:: Do this ::
Reproduce every line of the listing below exactly, omitting the pictures.

(Dataset listing)
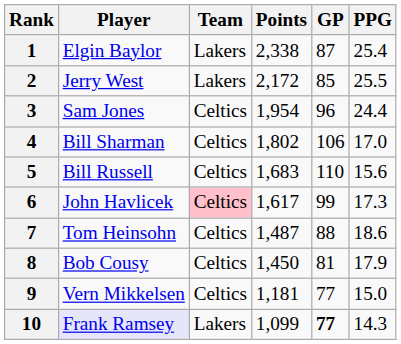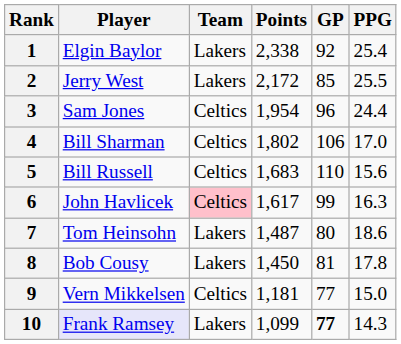1 | GP: 87 -> 92
6 | PPG: 17.3 -> 16.3
7 | Team: Celtics -> Lakers
7 | GP: 88 -> 80
8 | Team: Celtics -> Lakers
8 | PPG: 17.9 -> 17.8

:: Response to the exercise ::
1 | GP: 87 -> 92
6 | PPG: 17.3 -> 16.3
7 | Team: Celtics -> Lakers
7 | GP: 88 -> 80
8 | Team: Celtics -> Lakers
8 | PPG: 17.9 -> 17.8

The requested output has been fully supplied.